Data extracted from a collection
________________________
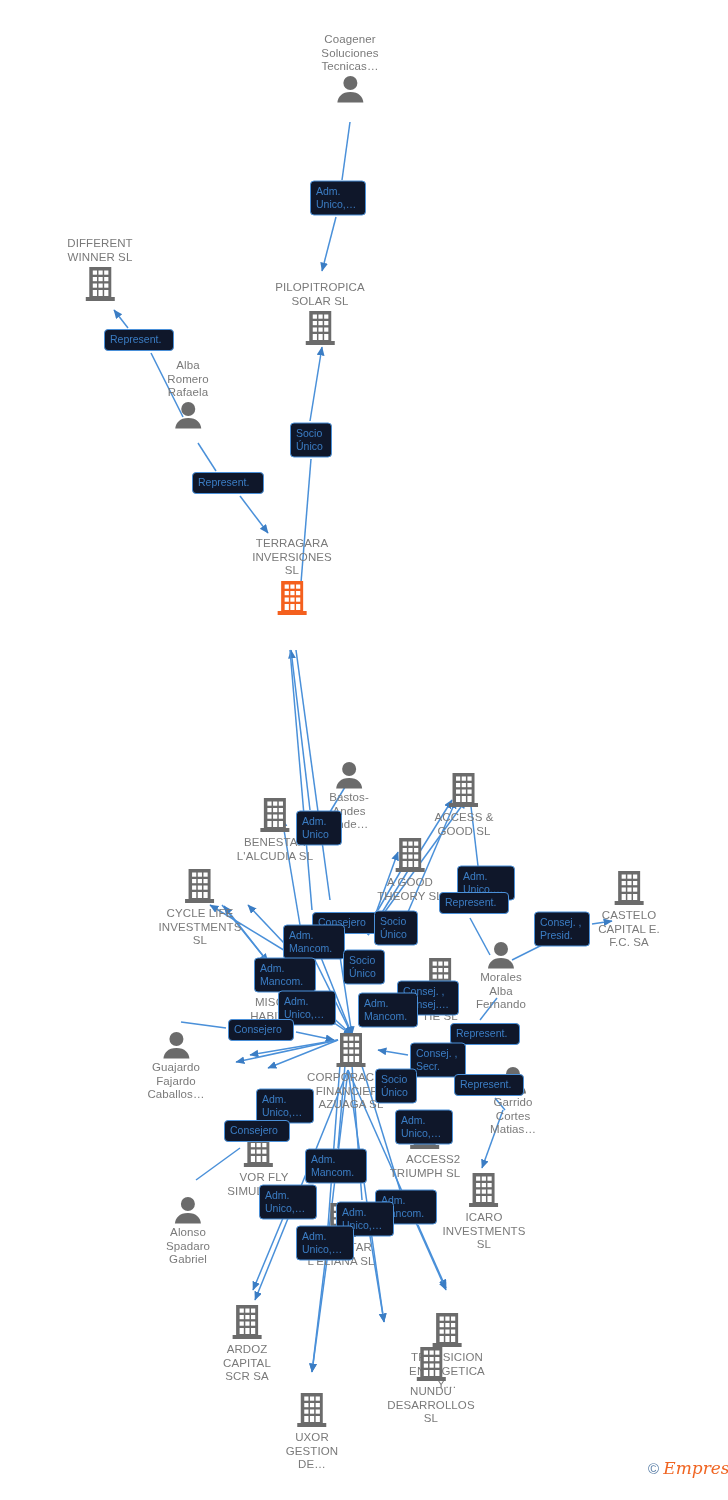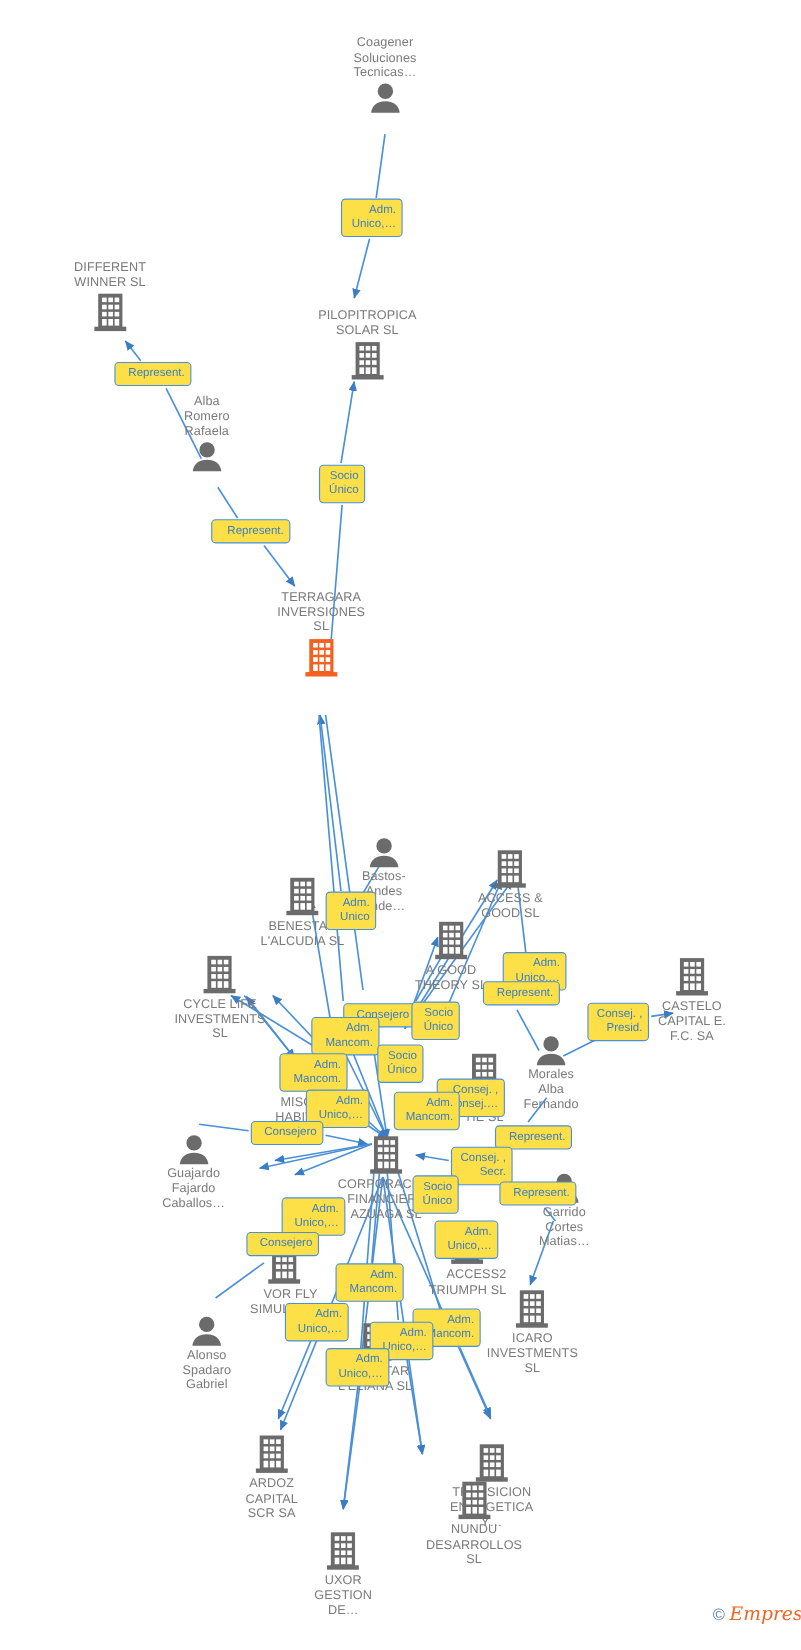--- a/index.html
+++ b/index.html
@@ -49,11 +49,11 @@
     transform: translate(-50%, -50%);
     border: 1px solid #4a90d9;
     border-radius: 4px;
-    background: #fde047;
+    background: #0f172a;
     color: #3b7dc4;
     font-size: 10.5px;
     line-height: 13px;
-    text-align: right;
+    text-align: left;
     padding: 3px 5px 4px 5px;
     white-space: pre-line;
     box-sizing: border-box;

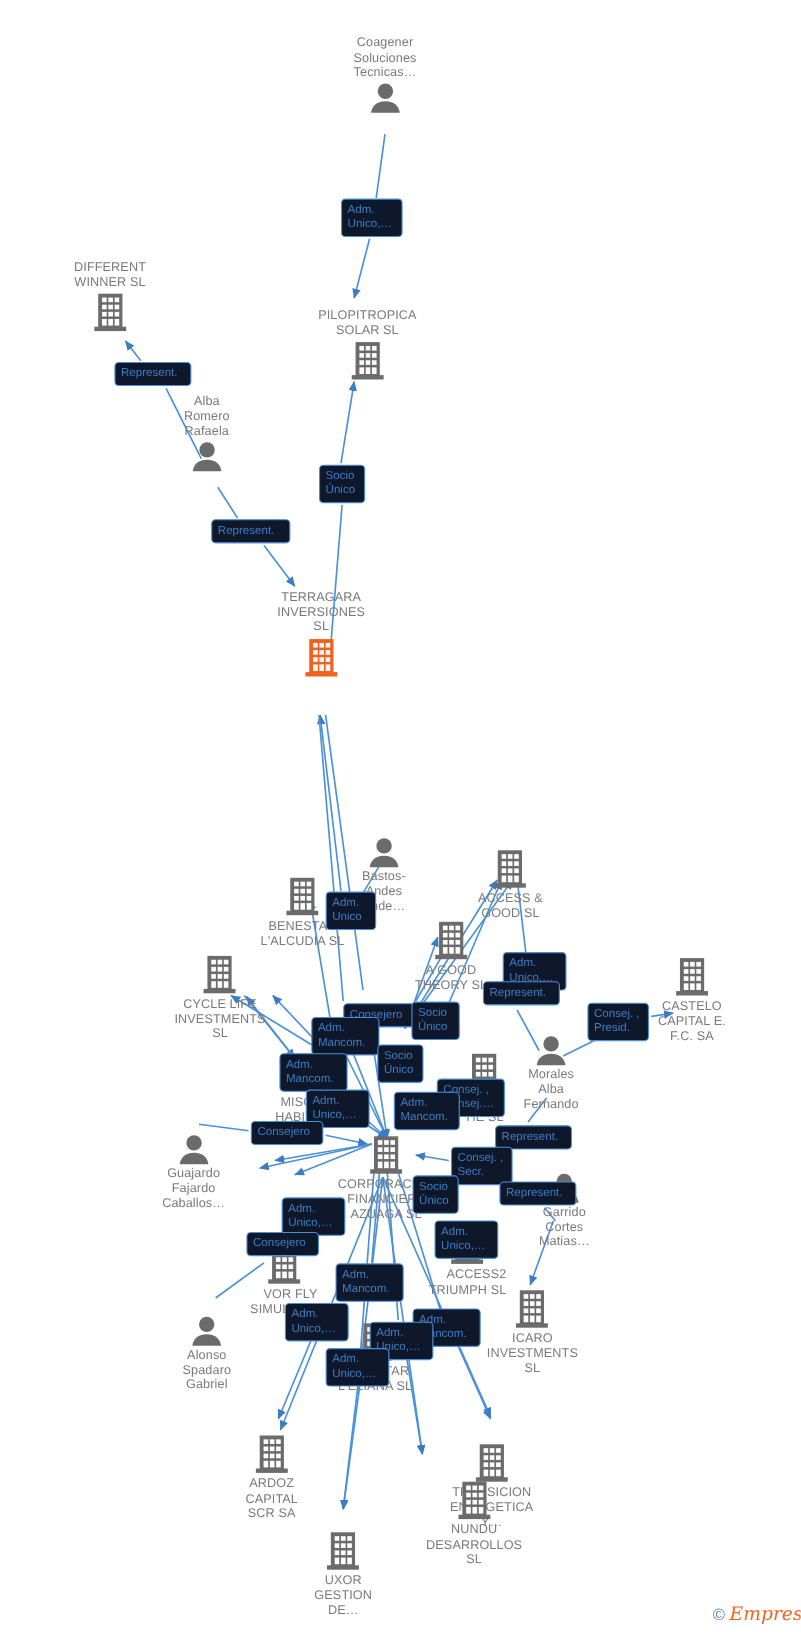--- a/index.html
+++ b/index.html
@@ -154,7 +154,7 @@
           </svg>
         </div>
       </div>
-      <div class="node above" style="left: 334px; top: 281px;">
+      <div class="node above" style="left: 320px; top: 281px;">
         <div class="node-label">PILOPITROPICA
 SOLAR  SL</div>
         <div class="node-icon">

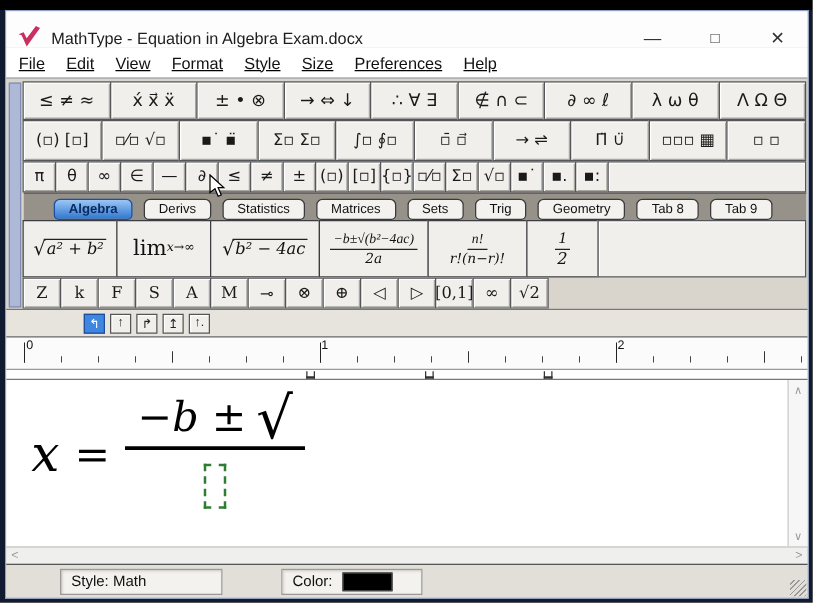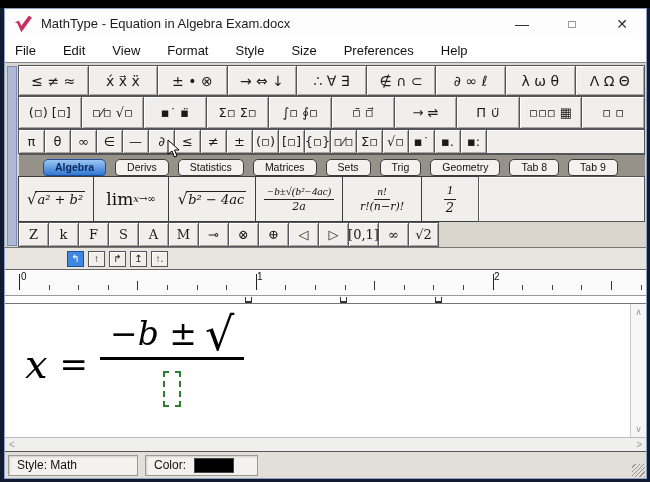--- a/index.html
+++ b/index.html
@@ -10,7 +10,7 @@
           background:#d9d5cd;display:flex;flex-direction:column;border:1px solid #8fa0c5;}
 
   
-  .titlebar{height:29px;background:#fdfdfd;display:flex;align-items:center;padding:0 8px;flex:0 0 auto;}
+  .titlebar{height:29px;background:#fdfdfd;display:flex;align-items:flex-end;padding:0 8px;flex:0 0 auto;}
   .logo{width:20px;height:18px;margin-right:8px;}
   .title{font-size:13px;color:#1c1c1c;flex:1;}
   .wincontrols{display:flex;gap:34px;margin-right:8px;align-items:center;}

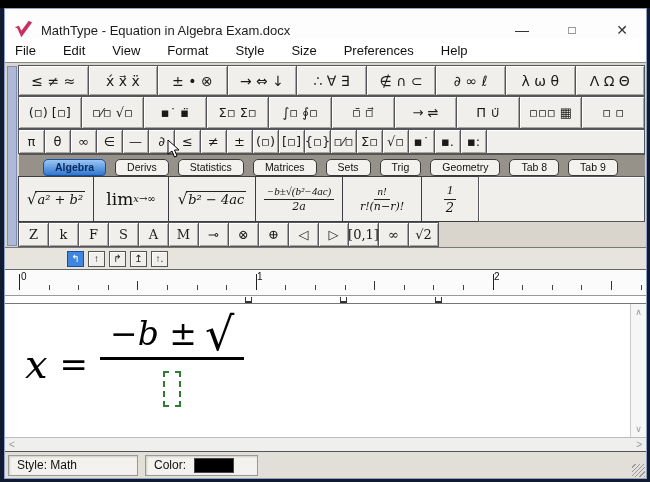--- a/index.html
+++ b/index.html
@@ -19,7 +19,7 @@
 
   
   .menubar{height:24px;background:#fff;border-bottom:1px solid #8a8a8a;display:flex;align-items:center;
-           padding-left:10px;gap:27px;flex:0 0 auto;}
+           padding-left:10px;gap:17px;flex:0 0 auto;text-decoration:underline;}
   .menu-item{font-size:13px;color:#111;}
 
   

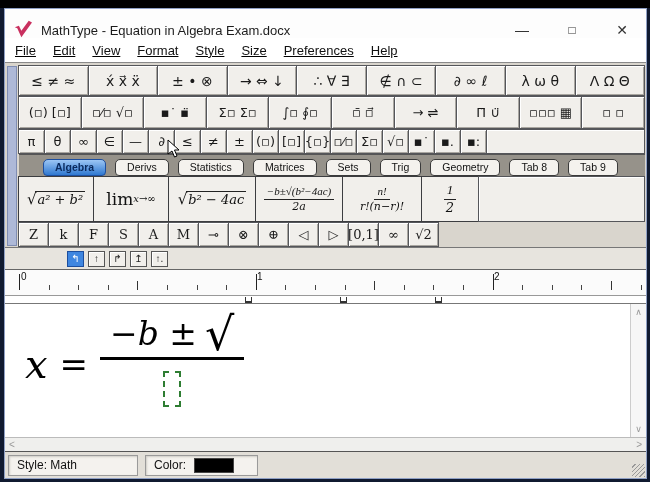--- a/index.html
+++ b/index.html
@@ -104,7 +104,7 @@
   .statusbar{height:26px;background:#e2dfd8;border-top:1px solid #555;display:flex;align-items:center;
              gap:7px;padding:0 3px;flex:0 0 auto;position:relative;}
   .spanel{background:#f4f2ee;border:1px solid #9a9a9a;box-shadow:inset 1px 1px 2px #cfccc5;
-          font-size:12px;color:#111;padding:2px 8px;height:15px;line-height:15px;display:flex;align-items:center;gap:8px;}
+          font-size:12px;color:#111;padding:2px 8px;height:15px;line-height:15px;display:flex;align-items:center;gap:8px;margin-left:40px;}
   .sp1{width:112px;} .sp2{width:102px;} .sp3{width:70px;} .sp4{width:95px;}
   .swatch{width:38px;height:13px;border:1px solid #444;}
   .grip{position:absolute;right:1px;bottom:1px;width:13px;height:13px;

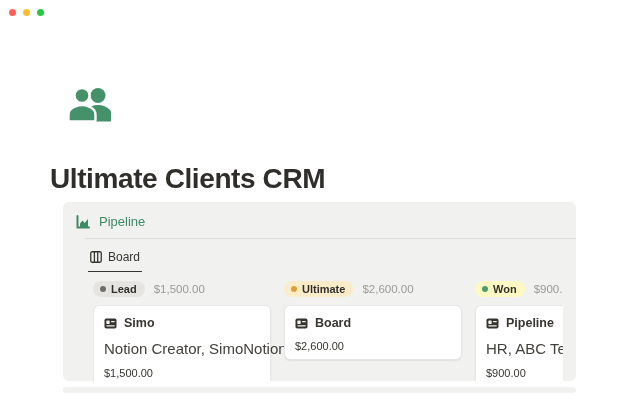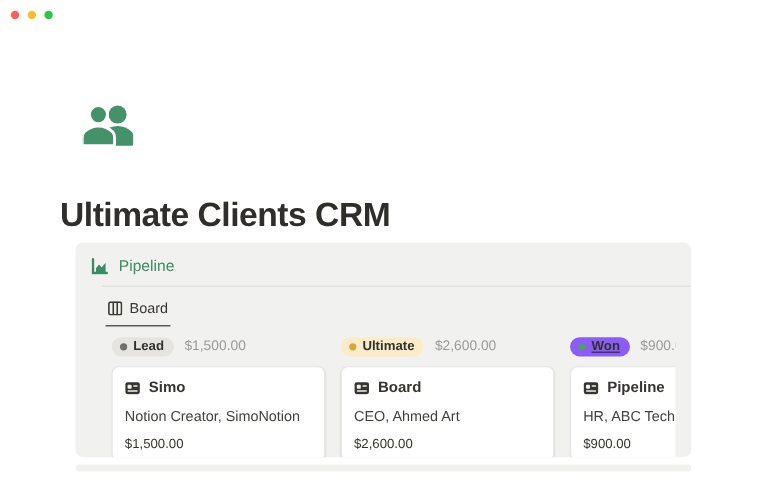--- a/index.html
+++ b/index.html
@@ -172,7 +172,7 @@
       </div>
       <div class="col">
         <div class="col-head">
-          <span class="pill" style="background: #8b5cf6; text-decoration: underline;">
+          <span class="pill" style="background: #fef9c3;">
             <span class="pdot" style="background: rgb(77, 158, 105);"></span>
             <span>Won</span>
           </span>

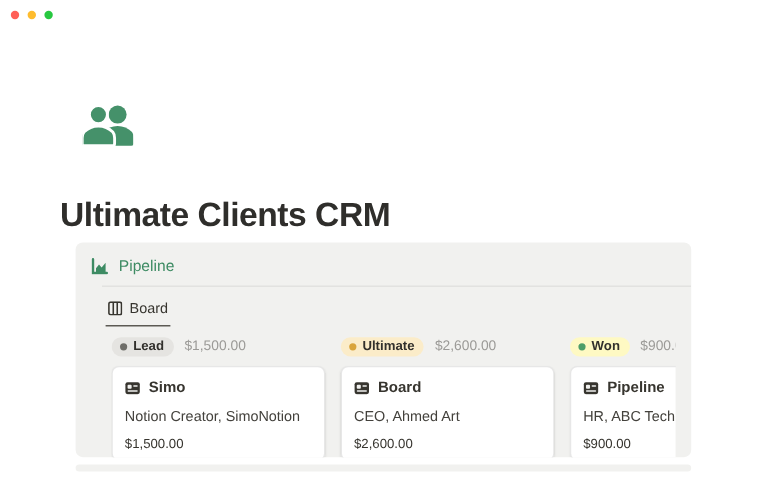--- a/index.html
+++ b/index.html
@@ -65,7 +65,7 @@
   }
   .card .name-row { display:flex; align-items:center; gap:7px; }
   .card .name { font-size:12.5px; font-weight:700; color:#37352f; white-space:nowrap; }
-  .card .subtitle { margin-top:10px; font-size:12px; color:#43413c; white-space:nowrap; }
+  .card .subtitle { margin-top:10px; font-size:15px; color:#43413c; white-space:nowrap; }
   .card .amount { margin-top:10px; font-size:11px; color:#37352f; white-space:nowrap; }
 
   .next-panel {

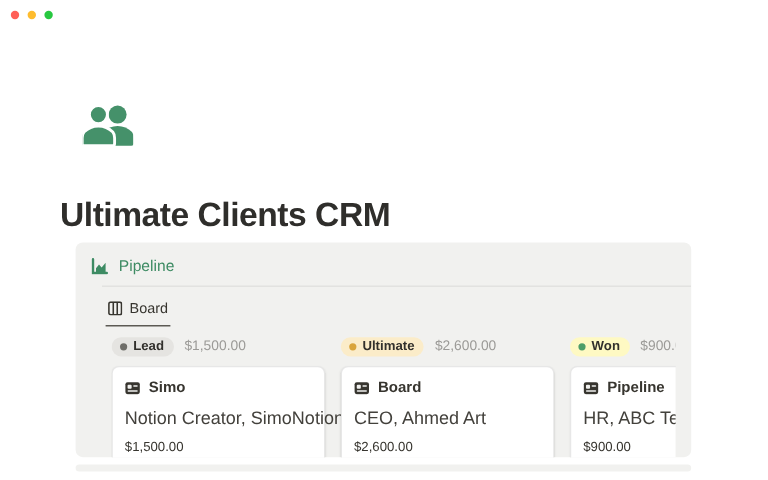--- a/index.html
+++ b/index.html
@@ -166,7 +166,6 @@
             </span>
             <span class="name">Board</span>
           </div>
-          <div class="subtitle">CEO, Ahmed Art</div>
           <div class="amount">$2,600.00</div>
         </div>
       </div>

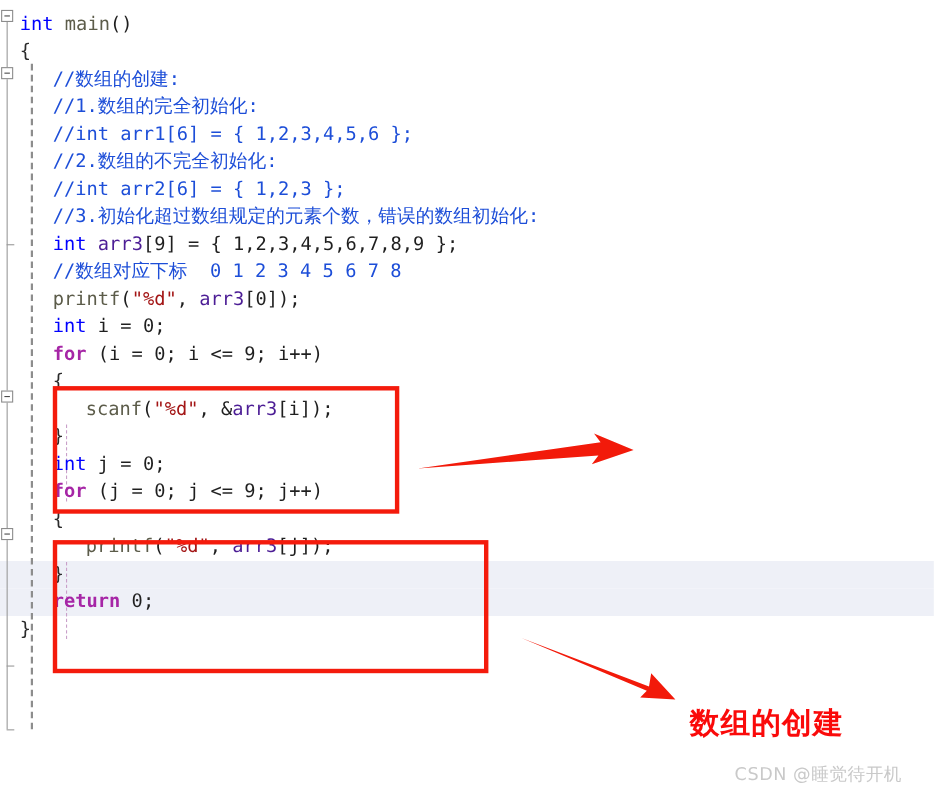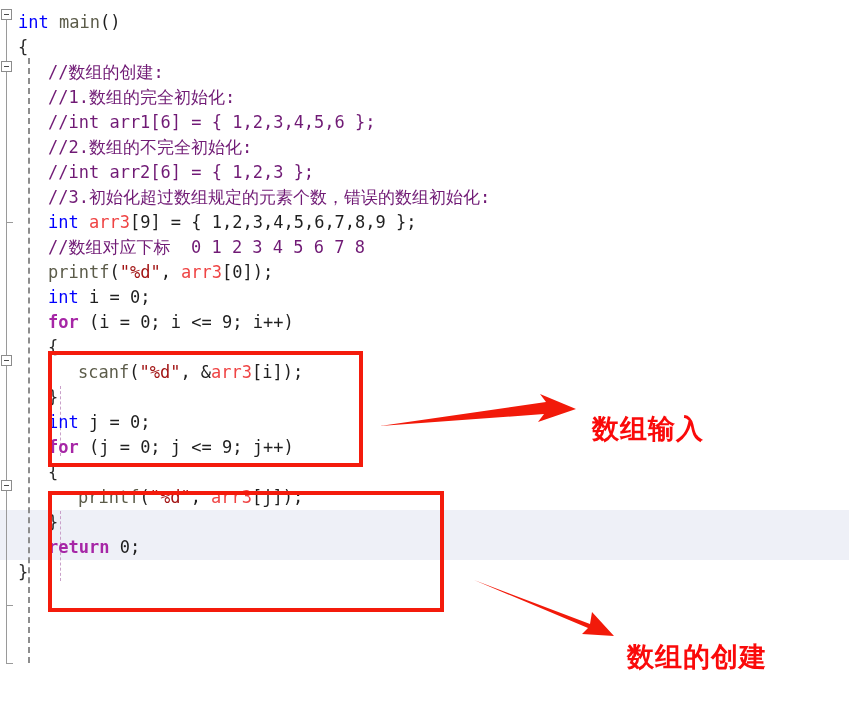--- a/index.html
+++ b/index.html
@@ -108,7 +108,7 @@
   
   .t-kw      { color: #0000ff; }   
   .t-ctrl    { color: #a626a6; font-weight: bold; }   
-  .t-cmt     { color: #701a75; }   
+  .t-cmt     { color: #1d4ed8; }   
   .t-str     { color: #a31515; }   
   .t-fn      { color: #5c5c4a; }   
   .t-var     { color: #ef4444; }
________________________
### Problem to solve
Copy every record verbatim while leaving each picture out.

### Output for this exercise
--- a/index.html
+++ b/index.html
@@ -49,11 +49,11 @@
     transform: translate(-50%, -50%);
     border: 1px solid #4a90d9;
     border-radius: 4px;
-    background: #fde047;
+    background: #0f172a;
     color: #3b7dc4;
     font-size: 10.5px;
     line-height: 13px;
-    text-align: right;
+    text-align: left;
     padding: 3px 5px 4px 5px;
     white-space: pre-line;
     box-sizing: border-box;

--- a/index.html
+++ b/index.html
@@ -154,7 +154,7 @@
           </svg>
         </div>
       </div>
-      <div class="node above" style="left: 334px; top: 281px;">
+      <div class="node above" style="left: 320px; top: 281px;">
         <div class="node-label">PILOPITROPICA
 SOLAR  SL</div>
         <div class="node-icon">

--- a/index.html
+++ b/index.html
@@ -10,7 +10,7 @@
           background:#d9d5cd;display:flex;flex-direction:column;border:1px solid #8fa0c5;}
 
   
-  .titlebar{height:29px;background:#fdfdfd;display:flex;align-items:center;padding:0 8px;flex:0 0 auto;}
+  .titlebar{height:29px;background:#fdfdfd;display:flex;align-items:flex-end;padding:0 8px;flex:0 0 auto;}
   .logo{width:20px;height:18px;margin-right:8px;}
   .title{font-size:13px;color:#1c1c1c;flex:1;}
   .wincontrols{display:flex;gap:34px;margin-right:8px;align-items:center;}

--- a/index.html
+++ b/index.html
@@ -19,7 +19,7 @@
 
   
   .menubar{height:24px;background:#fff;border-bottom:1px solid #8a8a8a;display:flex;align-items:center;
-           padding-left:10px;gap:27px;flex:0 0 auto;}
+           padding-left:10px;gap:17px;flex:0 0 auto;text-decoration:underline;}
   .menu-item{font-size:13px;color:#111;}
 
   

--- a/index.html
+++ b/index.html
@@ -104,7 +104,7 @@
   .statusbar{height:26px;background:#e2dfd8;border-top:1px solid #555;display:flex;align-items:center;
              gap:7px;padding:0 3px;flex:0 0 auto;position:relative;}
   .spanel{background:#f4f2ee;border:1px solid #9a9a9a;box-shadow:inset 1px 1px 2px #cfccc5;
-          font-size:12px;color:#111;padding:2px 8px;height:15px;line-height:15px;display:flex;align-items:center;gap:8px;}
+          font-size:12px;color:#111;padding:2px 8px;height:15px;line-height:15px;display:flex;align-items:center;gap:8px;margin-left:40px;}
   .sp1{width:112px;} .sp2{width:102px;} .sp3{width:70px;} .sp4{width:95px;}
   .swatch{width:38px;height:13px;border:1px solid #444;}
   .grip{position:absolute;right:1px;bottom:1px;width:13px;height:13px;

--- a/index.html
+++ b/index.html
@@ -172,7 +172,7 @@
       </div>
       <div class="col">
         <div class="col-head">
-          <span class="pill" style="background: #8b5cf6; text-decoration: underline;">
+          <span class="pill" style="background: #fef9c3;">
             <span class="pdot" style="background: rgb(77, 158, 105);"></span>
             <span>Won</span>
           </span>

--- a/index.html
+++ b/index.html
@@ -65,7 +65,7 @@
   }
   .card .name-row { display:flex; align-items:center; gap:7px; }
   .card .name { font-size:12.5px; font-weight:700; color:#37352f; white-space:nowrap; }
-  .card .subtitle { margin-top:10px; font-size:12px; color:#43413c; white-space:nowrap; }
+  .card .subtitle { margin-top:10px; font-size:15px; color:#43413c; white-space:nowrap; }
   .card .amount { margin-top:10px; font-size:11px; color:#37352f; white-space:nowrap; }
 
   .next-panel {

--- a/index.html
+++ b/index.html
@@ -166,7 +166,6 @@
             </span>
             <span class="name">Board</span>
           </div>
-          <div class="subtitle">CEO, Ahmed Art</div>
           <div class="amount">$2,600.00</div>
         </div>
       </div>

--- a/index.html
+++ b/index.html
@@ -108,7 +108,7 @@
   
   .t-kw      { color: #0000ff; }   
   .t-ctrl    { color: #a626a6; font-weight: bold; }   
-  .t-cmt     { color: #701a75; }   
+  .t-cmt     { color: #1d4ed8; }   
   .t-str     { color: #a31515; }   
   .t-fn      { color: #5c5c4a; }   
   .t-var     { color: #ef4444; }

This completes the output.